### Material provided
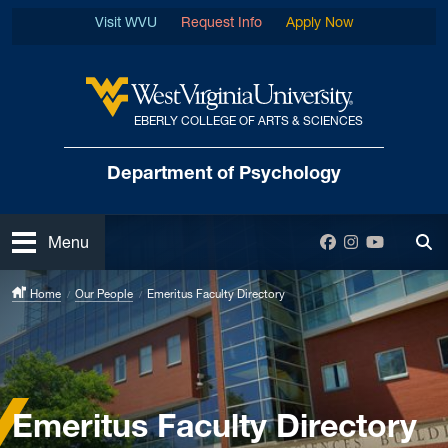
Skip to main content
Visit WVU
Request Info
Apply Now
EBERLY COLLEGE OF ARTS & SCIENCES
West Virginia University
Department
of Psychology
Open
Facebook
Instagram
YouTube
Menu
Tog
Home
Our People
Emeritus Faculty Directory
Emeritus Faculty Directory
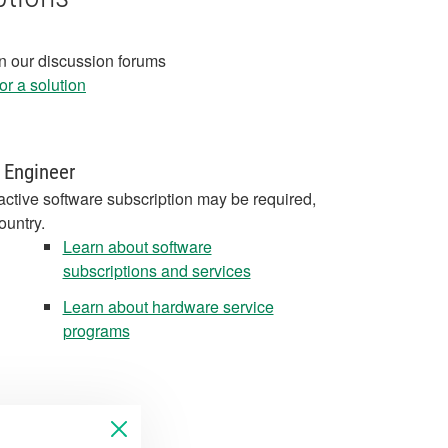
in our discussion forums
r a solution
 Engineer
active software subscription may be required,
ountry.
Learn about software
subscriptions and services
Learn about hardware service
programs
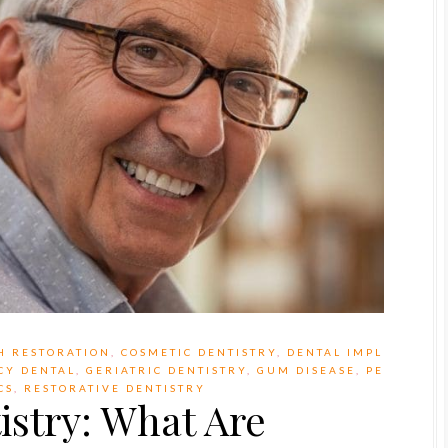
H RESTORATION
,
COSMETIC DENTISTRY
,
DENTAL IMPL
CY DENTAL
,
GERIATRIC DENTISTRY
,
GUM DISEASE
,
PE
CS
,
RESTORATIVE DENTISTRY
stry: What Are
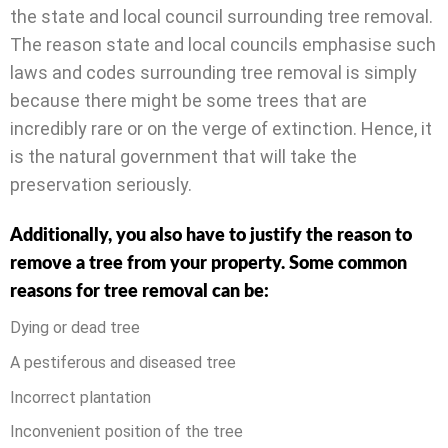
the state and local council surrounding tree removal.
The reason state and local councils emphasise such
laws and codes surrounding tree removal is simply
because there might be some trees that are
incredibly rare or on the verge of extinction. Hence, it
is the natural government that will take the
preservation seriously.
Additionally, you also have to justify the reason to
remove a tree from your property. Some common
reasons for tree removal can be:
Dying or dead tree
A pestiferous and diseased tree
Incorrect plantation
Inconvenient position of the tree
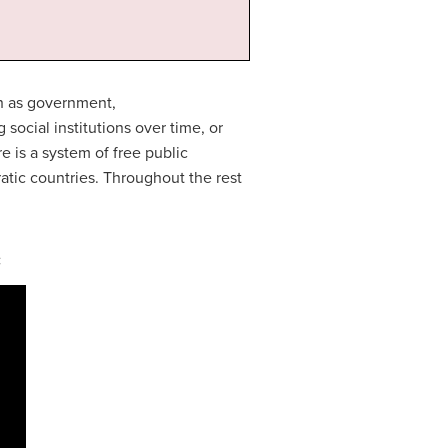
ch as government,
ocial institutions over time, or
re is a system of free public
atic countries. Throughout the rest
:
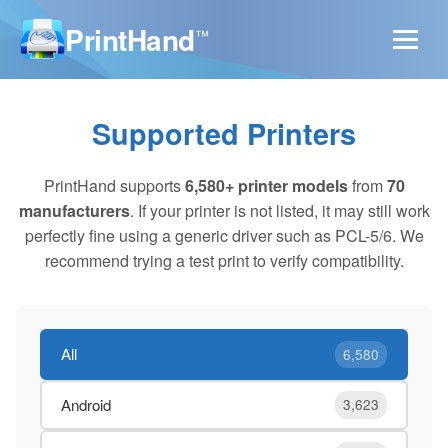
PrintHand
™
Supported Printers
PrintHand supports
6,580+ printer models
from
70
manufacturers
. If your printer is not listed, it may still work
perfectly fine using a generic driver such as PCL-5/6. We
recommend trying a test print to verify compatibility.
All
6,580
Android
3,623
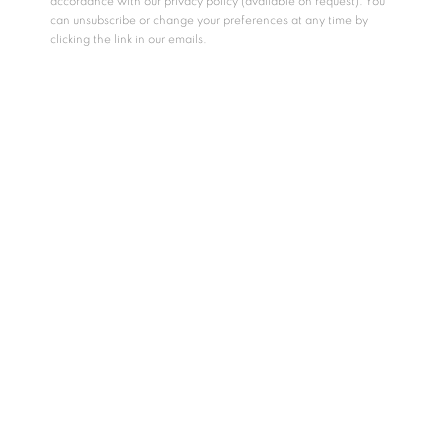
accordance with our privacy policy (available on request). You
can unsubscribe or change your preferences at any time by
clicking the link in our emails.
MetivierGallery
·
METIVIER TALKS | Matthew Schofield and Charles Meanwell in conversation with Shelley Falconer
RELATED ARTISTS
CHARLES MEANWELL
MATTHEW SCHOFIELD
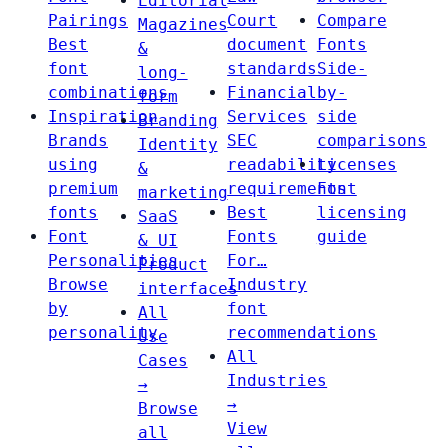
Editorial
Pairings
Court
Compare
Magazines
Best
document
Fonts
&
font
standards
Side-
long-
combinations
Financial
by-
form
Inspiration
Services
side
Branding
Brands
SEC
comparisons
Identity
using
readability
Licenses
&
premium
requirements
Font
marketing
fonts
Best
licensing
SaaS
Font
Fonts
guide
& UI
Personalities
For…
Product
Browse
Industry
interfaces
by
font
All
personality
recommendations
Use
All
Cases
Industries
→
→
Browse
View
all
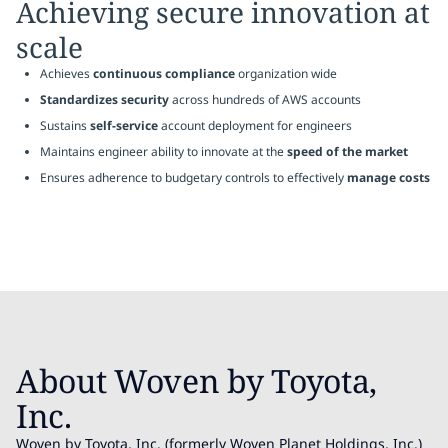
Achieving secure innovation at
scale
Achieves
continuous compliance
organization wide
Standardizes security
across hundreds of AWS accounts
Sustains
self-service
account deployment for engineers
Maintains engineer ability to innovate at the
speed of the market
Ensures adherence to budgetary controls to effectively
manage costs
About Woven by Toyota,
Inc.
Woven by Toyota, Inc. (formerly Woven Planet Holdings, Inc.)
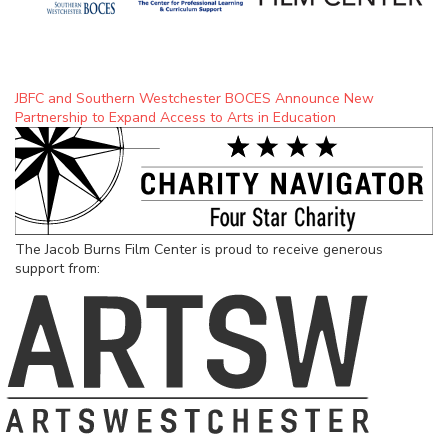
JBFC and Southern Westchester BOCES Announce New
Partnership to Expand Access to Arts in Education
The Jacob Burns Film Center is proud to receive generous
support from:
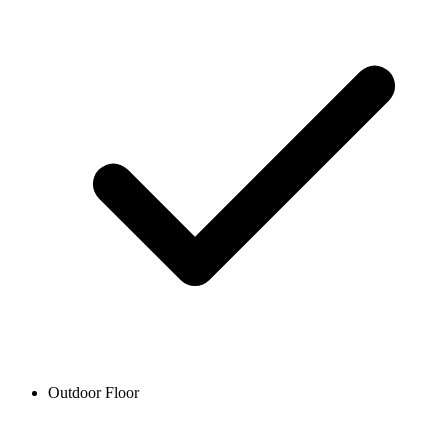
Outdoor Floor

### Task to complete
Edit the entries from the line containing "accordance with our" through the end of the entries by replacing "privacy policy" with "cookie policy", leaving every other line unchanged, and give those lines again without the pictures.

### Output below
accordance with our cookie policy (available on request). You
can unsubscribe or change your preferences at any time by
clicking the link in our emails.
MetivierGallery
·
METIVIER TALKS | Matthew Schofield and Charles Meanwell in conversation with Shelley Falconer
RELATED ARTISTS
CHARLES MEANWELL
MATTHEW SCHOFIELD
Editorial
Pairings
Court
Compare
Magazines
Best
document
Fonts
&
font
standards
Side-
long-
combinations
Financial
by-
form
Inspiration
Services
side
Branding
Brands
SEC
comparisons
Identity
using
readability
Licenses
&
premium
requirements
Font
marketing
fonts
Best
licensing
SaaS
Font
Fonts
guide
& UI
Personalities
For…
Product
Browse
Industry
interfaces
by
font
All
personality
recommendations
Use
All
Cases
Industries
→
→
Browse
View
all
Achieving secure innovation at
scale
Achieves
continuous compliance
organization wide
Standardizes security
across hundreds of AWS accounts
Sustains
self-service
account deployment for engineers
Maintains engineer ability to innovate at the
speed of the market
Ensures adherence to budgetary controls to effectively
manage costs
About Woven by Toyota,
Inc.
Woven by Toyota, Inc. (formerly Woven Planet Holdings, Inc.)
JBFC and Southern Westchester BOCES Announce New
Partnership to Expand Access to Arts in Education
The Jacob Burns Film Center is proud to receive generous
support from:
Outdoor Floor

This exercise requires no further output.